── Dataset excerpts ──

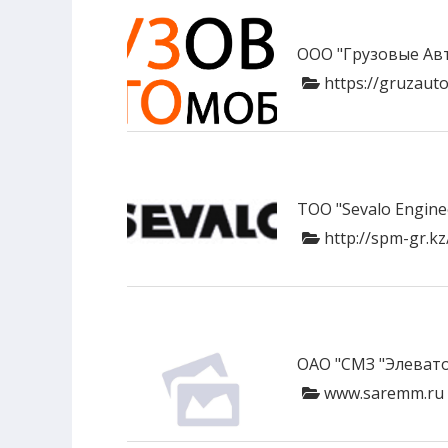
ООО "Грузовые Ав
https://gruzauto
ТОО "Sevalo Engin
http://spm-gr.kz
ОАО "СМЗ "Элеват
www.saremm.ru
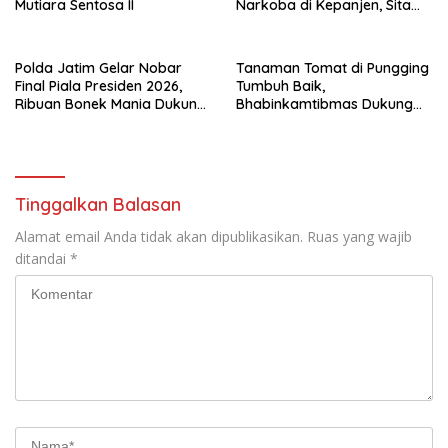
Mutiara Sentosa II
Narkoba di Kepanjen, Sita
Sabu 96 Gram dan Ganja 131
Gram
Polda Jatim Gelar Nobar
Tanaman Tomat di Pungging
Final Piala Presiden 2026,
Tumbuh Baik,
Ribuan Bonek Mania Dukung
Bhabinkamtibmas Dukung
Persebaya dari Lapangan
Suksesnya Ketahanan
Mapolda
Pangan Nasional
Tinggalkan Balasan
Alamat email Anda tidak akan dipublikasikan.
Ruas yang wajib
ditandai
*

───

### What the task requires
Copy out all lines above that include the string "Dukung".

### Result of this exercise
Ribuan Bonek Mania Dukung
Bhabinkamtibmas Dukung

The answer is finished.